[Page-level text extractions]
-*-

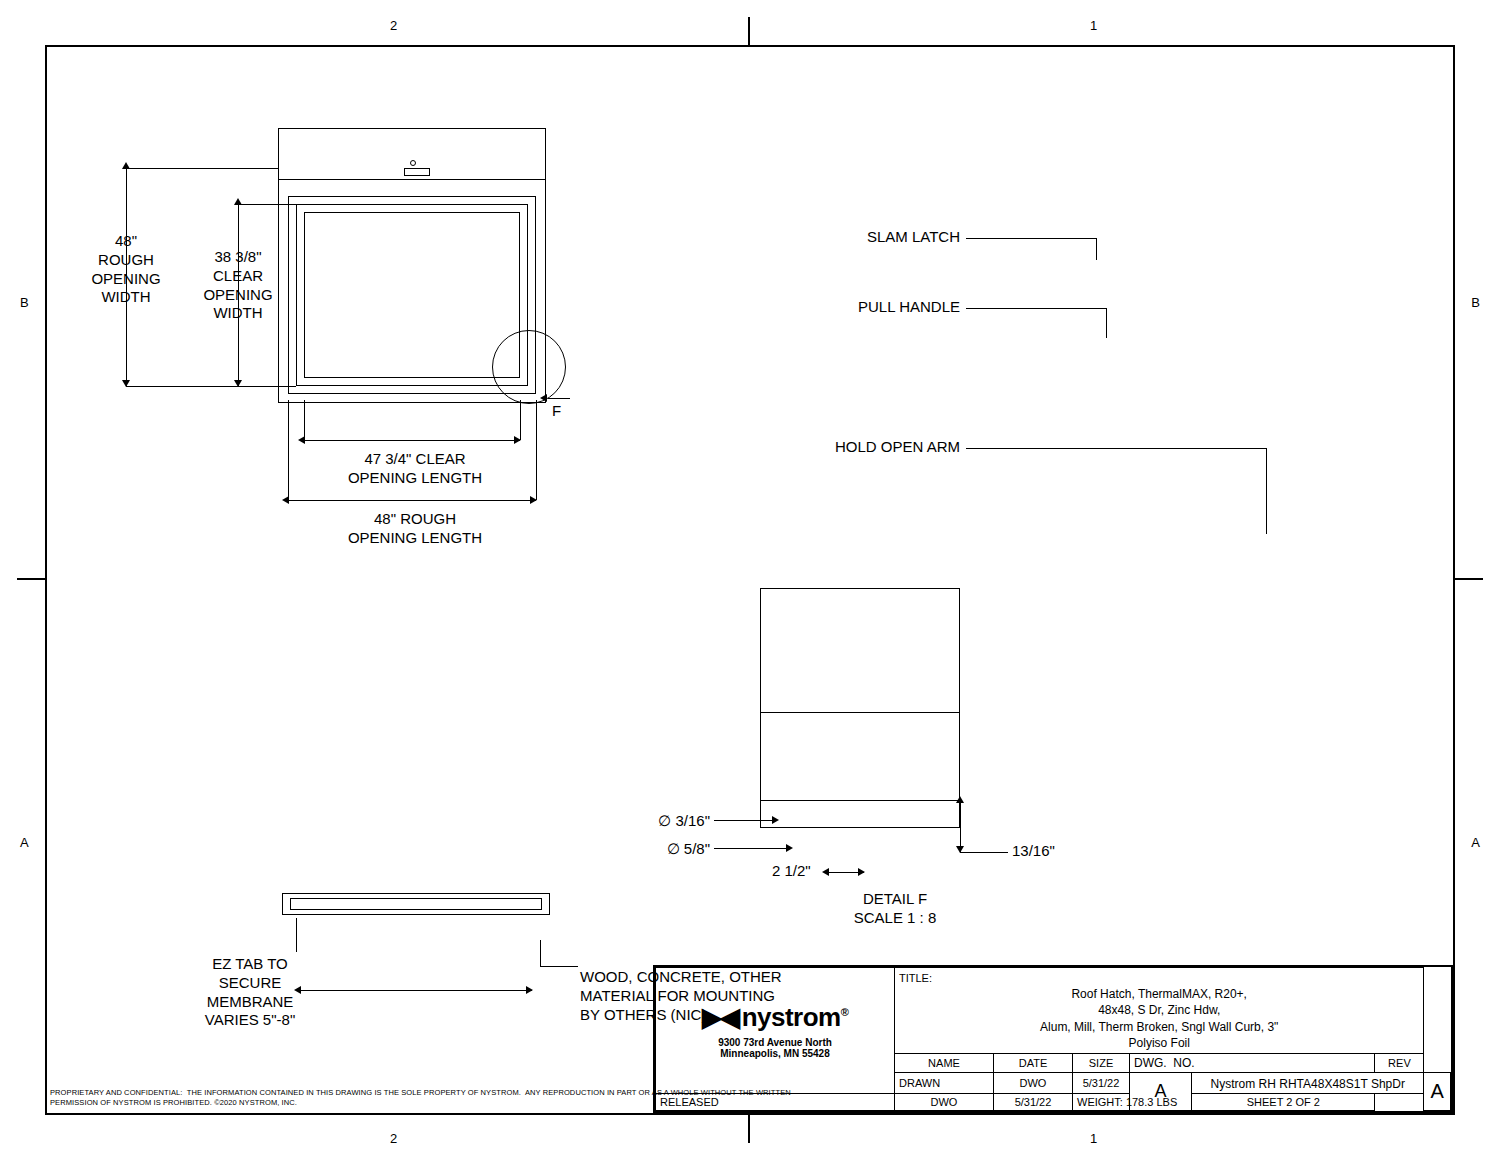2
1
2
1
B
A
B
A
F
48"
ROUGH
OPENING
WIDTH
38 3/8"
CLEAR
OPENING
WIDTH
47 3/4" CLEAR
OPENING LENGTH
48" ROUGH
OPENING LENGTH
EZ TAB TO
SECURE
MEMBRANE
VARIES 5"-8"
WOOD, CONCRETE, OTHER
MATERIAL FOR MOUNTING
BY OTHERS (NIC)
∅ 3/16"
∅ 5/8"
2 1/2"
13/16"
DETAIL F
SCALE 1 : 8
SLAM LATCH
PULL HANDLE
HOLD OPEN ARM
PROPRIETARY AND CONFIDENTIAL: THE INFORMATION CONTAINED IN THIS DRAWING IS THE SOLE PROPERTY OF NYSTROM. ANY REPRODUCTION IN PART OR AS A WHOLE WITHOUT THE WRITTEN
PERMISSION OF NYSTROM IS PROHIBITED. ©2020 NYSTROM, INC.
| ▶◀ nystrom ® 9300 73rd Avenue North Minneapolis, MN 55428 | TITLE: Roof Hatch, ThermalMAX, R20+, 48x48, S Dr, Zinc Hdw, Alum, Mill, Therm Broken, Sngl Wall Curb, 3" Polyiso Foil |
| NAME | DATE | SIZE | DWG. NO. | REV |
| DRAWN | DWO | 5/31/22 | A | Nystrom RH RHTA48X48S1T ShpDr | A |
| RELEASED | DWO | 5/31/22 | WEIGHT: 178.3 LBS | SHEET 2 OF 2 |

-*-

# [Problem description]
Strip out the pictures and quote the remaining data word for word.

# [Result of this task]
2
1
2
1
B
A
B
A
F
48"
ROUGH
OPENING
WIDTH
38 3/8"
CLEAR
OPENING
WIDTH
47 3/4" CLEAR
OPENING LENGTH
48" ROUGH
OPENING LENGTH
EZ TAB TO
SECURE
MEMBRANE
VARIES 5"-8"
WOOD, CONCRETE, OTHER
MATERIAL FOR MOUNTING
BY OTHERS (NIC)
∅ 3/16"
∅ 5/8"
2 1/2"
13/16"
DETAIL F
SCALE 1 : 8
SLAM LATCH
PULL HANDLE
HOLD OPEN ARM
PROPRIETARY AND CONFIDENTIAL: THE INFORMATION CONTAINED IN THIS DRAWING IS THE SOLE PROPERTY OF NYSTROM. ANY REPRODUCTION IN PART OR AS A WHOLE WITHOUT THE WRITTEN
PERMISSION OF NYSTROM IS PROHIBITED. ©2020 NYSTROM, INC.
| ▶◀ nystrom ® 9300 73rd Avenue North Minneapolis, MN 55428 | TITLE: Roof Hatch, ThermalMAX, R20+, 48x48, S Dr, Zinc Hdw, Alum, Mill, Therm Broken, Sngl Wall Curb, 3" Polyiso Foil |
| NAME | DATE | SIZE | DWG. NO. | REV |
| DRAWN | DWO | 5/31/22 | A | Nystrom RH RHTA48X48S1T ShpDr | A |
| RELEASED | DWO | 5/31/22 | WEIGHT: 178.3 LBS | SHEET 2 OF 2 |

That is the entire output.